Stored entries

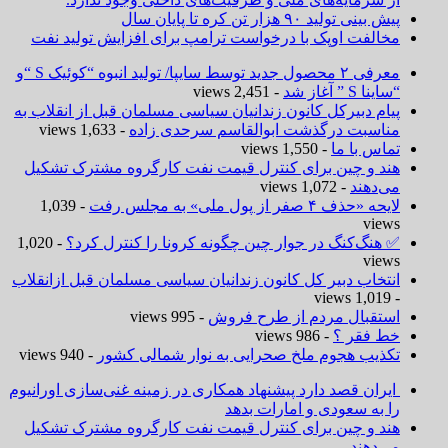
پیش بینی تولید ۹۰ هزار تن کره تا پایان سال
مخالفت اوپک با درخواست ترامپ برای افزایش تولید نفت
معرفی ۲ محصول جدید توسط سایپا/ تولید انبوه “کوئیک S “و
“ساینا S ” آغاز شد
- 2,451 views
پیام دبیرکل کانون زندانیان سیاسی مسلمان قبل از انقلاب به
مناسبت درگذشت ابوالقاسم سرحدی زاده
- 1,633 views
تماس با ما
- 1,550 views
هند و چین برای کنترل قیمت نفت کارگروه مشترک تشکیل
می‌دهند
- 1,072 views
لایحه «حذف ۴ صفر از پول ملی» به مجلس رفت
- 1,039
views
✅ هنگ‌کنگ در جوار چین چگونه کرونا را کنترل کرد؟
- 1,020
views
انتخاب دبیر کل کانون زندانیان سیاسی مسلمان قبل ازانقلاب
- 1,019 views
استقبال مردم از طرح فروش
- 995 views
خط فقر ؟
- 986 views
تکذیب هجوم ملخ صحرایی به نوار شمالی کشور
- 940 views
ایران قصد دارد پیشنهاد همکاری در زمینه غنی‌سازی اورانیوم
را به سعودی و امارات بدهد
هند و چین برای کنترل قیمت نفت کارگروه مشترک تشکیل
می‌دهند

### TASK DETAILS
All records are to be reproduced exactly; the pictures are to be omitted.

### SOLUTION TO THE PROBLEM
پیش بینی تولید ۹۰ هزار تن کره تا پایان سال
مخالفت اوپک با درخواست ترامپ برای افزایش تولید نفت
معرفی ۲ محصول جدید توسط سایپا/ تولید انبوه “کوئیک S “و
“ساینا S ” آغاز شد
- 2,451 views
پیام دبیرکل کانون زندانیان سیاسی مسلمان قبل از انقلاب به
مناسبت درگذشت ابوالقاسم سرحدی زاده
- 1,633 views
تماس با ما
- 1,550 views
هند و چین برای کنترل قیمت نفت کارگروه مشترک تشکیل
می‌دهند
- 1,072 views
لایحه «حذف ۴ صفر از پول ملی» به مجلس رفت
- 1,039
views
✅ هنگ‌کنگ در جوار چین چگونه کرونا را کنترل کرد؟
- 1,020
views
انتخاب دبیر کل کانون زندانیان سیاسی مسلمان قبل ازانقلاب
- 1,019 views
استقبال مردم از طرح فروش
- 995 views
خط فقر ؟
- 986 views
تکذیب هجوم ملخ صحرایی به نوار شمالی کشور
- 940 views
ایران قصد دارد پیشنهاد همکاری در زمینه غنی‌سازی اورانیوم
را به سعودی و امارات بدهد
هند و چین برای کنترل قیمت نفت کارگروه مشترک تشکیل
می‌دهند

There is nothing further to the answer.